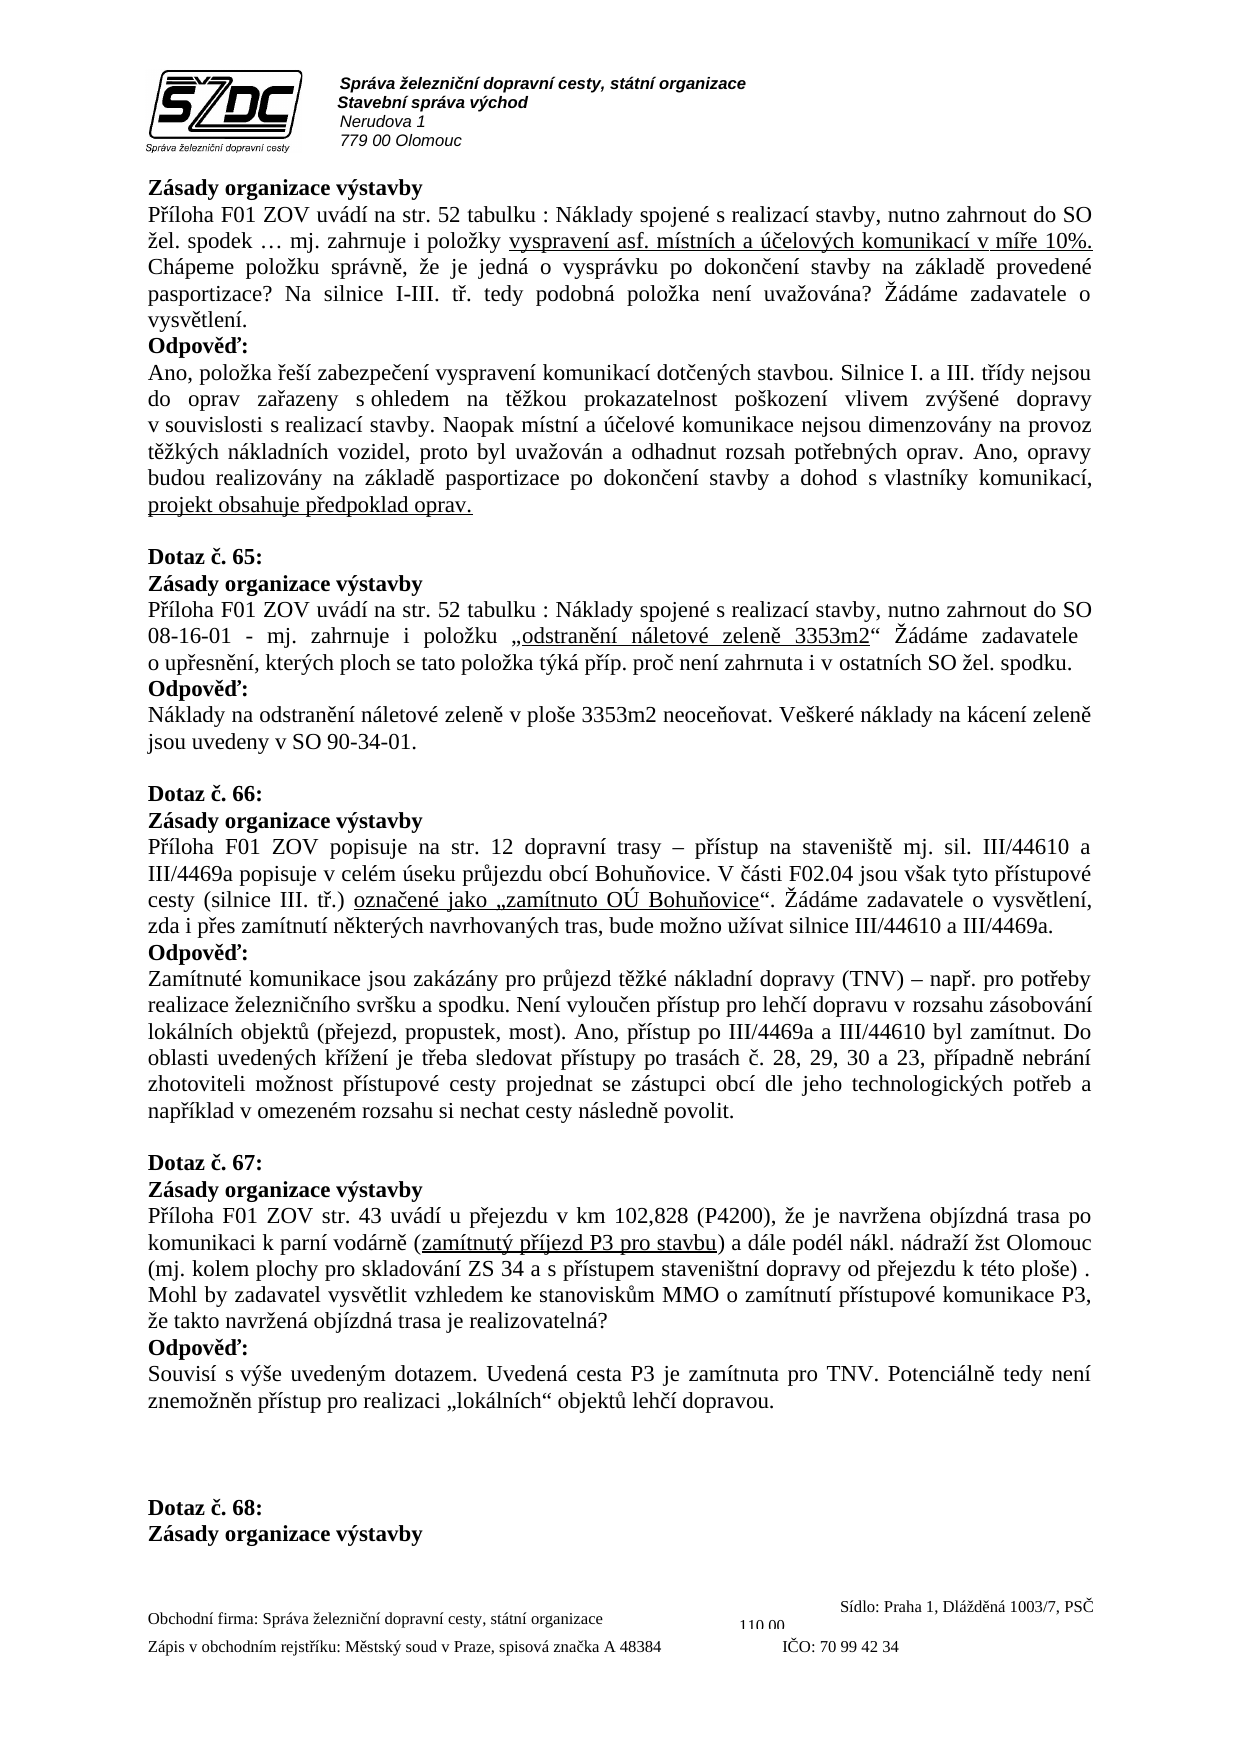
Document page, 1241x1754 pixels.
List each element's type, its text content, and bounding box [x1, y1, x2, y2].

text Dotaz č. 65: [148, 543, 1093, 570]
text Odpověď: [148, 675, 1093, 701]
text Ano, položka řeší zabezpečení vyspravení komunikací dotčených stavbou. Silnice I. a III. třídy nejsou do oprav zařazeny s ohledem na těžkou prokazatelnost poškození vlivem zvýšené dopravy v souvislosti s realizací stavby. Naopak místní a účelové komunikace nejsou dimenzovány na provoz těžkých nákladních vozidel, proto byl uvažován a odhadnut rozsah potřebných oprav. Ano, opravy budou realizovány na základě pasportizace po dokončení stavby a dohod s vlastníky komunikací, projekt obsahuje předpoklad oprav. [148, 359, 1093, 517]
text Příloha F01 ZOV popisuje na str. 12 dopravní trasy – přístup na staveniště mj. sil. III/44610 a III/4469a popisuje v celém úseku průjezdu obcí Bohuňovice. V části F02.04 jsou však tyto přístupové cesty (silnice III. tř.) označené jako „zamítnuto OÚ Bohuňovice“. Žádáme zadavatele o vysvětlení, zda i přes zamítnutí některých navrhovaných tras, bude možno užívat silnice III/44610 a III/4469a. [148, 833, 1093, 939]
text Odpověď: [148, 939, 1093, 965]
text Zásady organizace výstavby [148, 807, 1093, 833]
text Příloha F01 ZOV str. 43 uvádí u přejezdu v km 102,828 (P4200), že je navržena objízdná trasa po komunikaci k parní vodárně (zamítnutý příjezd P3 pro stavbu) a dále podél nákl. nádraží žst Olomouc (mj. kolem plochy pro skladování ZS 34 a s přístupem staveništní dopravy od přejezdu k této ploše) . Mohl by zadavatel vysvětlit vzhledem ke stanoviskům MMO o zamítnutí přístupové komunikace P3, že takto navržená objízdná trasa je realizovatelná? [148, 1202, 1093, 1334]
text Souvisí s výše uvedeným dotazem. Uvedená cesta P3 je zamítnuta pro TNV. Potenciálně tedy není znemožněn přístup pro realizaci „lokálních“ objektů lehčí dopravou. [148, 1360, 1093, 1413]
text Příloha F01 ZOV uvádí na str. 52 tabulku : Náklady spojené s realizací stavby, nutno zahrnout do SO 08-16-01 - mj. zahrnuje i položku „odstranění náletové zeleně 3353m2“ Žádáme zadavatele o upřesnění, kterých ploch se tato položka týká příp. proč není zahrnuta i v ostatních SO žel. spodku. [148, 596, 1093, 675]
picture [145, 69, 303, 153]
text Zásady organizace výstavby [148, 570, 1093, 596]
text Dotaz č. 68: [148, 1494, 1093, 1520]
text Odpověď: [148, 332, 1093, 359]
text Dotaz č. 66: [148, 781, 1093, 807]
text Náklady na odstranění náletové zeleně v ploše 3353m2 neoceňovat. Veškeré náklady na kácení zeleně jsou uvedeny v SO 90-34-01. [148, 701, 1093, 754]
text Zásady organizace výstavby [148, 1520, 1093, 1546]
text Zásady organizace výstavby [148, 174, 1093, 201]
text Odpověď: [148, 1334, 1093, 1360]
text Dotaz č. 67: [148, 1149, 1093, 1176]
text Zamítnuté komunikace jsou zakázány pro průjezd těžké nákladní dopravy (TNV) – např. pro potřeby realizace železničního svršku a spodku. Není vyloučen přístup pro lehčí dopravu v rozsahu zásobování lokálních objektů (přejezd, propustek, most). Ano, přístup po III/4469a a III/44610 byl zamítnut. Do oblasti uvedených křížení je třeba sledovat přístupy po trasách č. 28, 29, 30 a 23, případně nebrání zhotoviteli možnost přístupové cesty projednat se zástupci obcí dle jeho technologických potřeb a například v omezeném rozsahu si nechat cesty následně povolit. [148, 965, 1093, 1123]
text Zásady organizace výstavby [148, 1176, 1093, 1202]
text Příloha F01 ZOV uvádí na str. 52 tabulku : Náklady spojené s realizací stavby, nutno zahrnout do SO žel. spodek … mj. zahrnuje i položky vyspravení asf. místních a účelových komunikací v míře 10%. Chápeme položku správně, že je jedná o vysprávku po dokončení stavby na základě provedené pasportizace? Na silnice I-III. tř. tedy podobná položka není uvažována? Žádáme zadavatele o vysvětlení. [148, 201, 1093, 332]
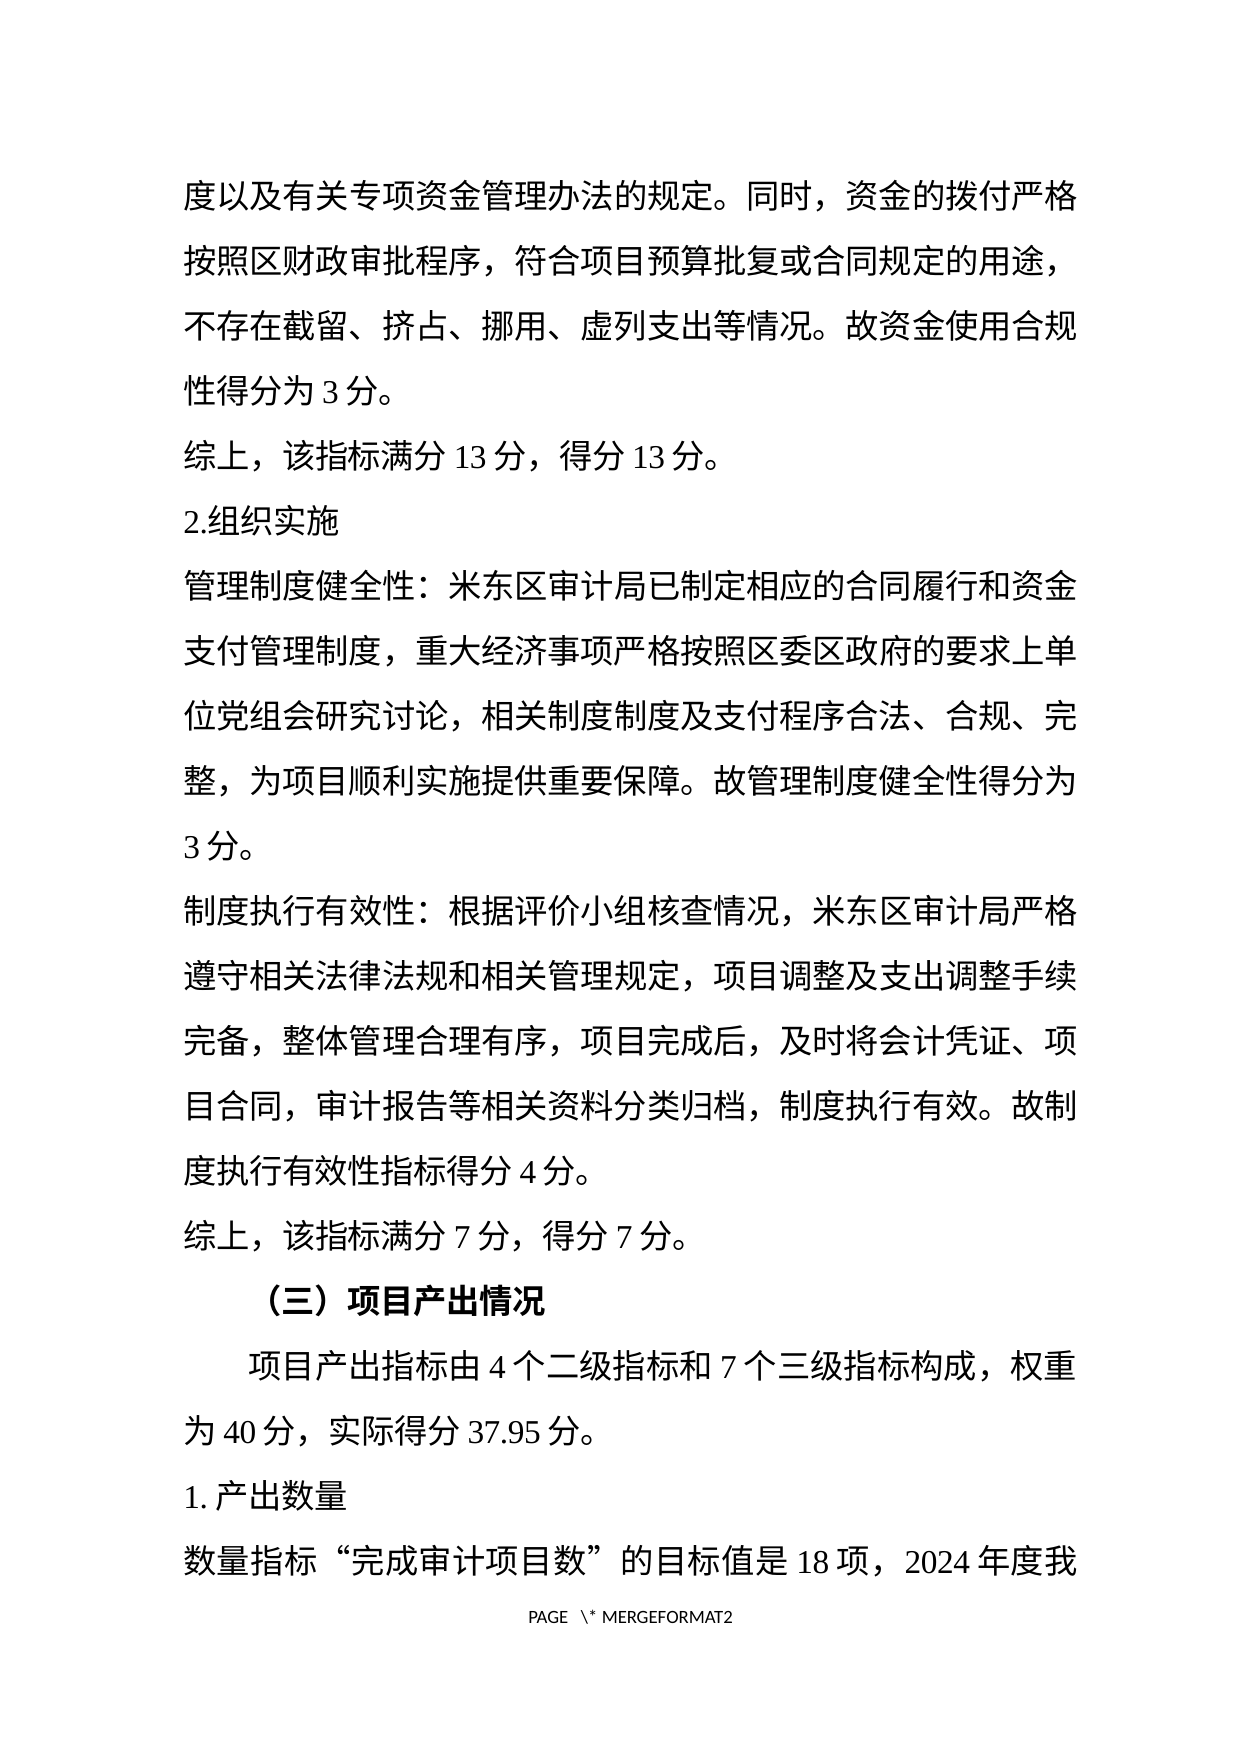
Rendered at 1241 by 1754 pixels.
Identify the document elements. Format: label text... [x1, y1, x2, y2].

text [183, 162, 1078, 1267]
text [183, 1332, 1078, 1592]
text （三）项目产出情况 [183, 1267, 1078, 1332]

§ §

**THE TASK**
The answer is to be the lines from the one holding "Identify the document" through the end of the data above, transcribed character for character, both ends included.

**SOLUTION TO THE EXERCISE**
Identify the document elements. Format: label text... [x1, y1, x2, y2].

text [183, 162, 1078, 1267]
text [183, 1332, 1078, 1592]
text （三）项目产出情况 [183, 1267, 1078, 1332]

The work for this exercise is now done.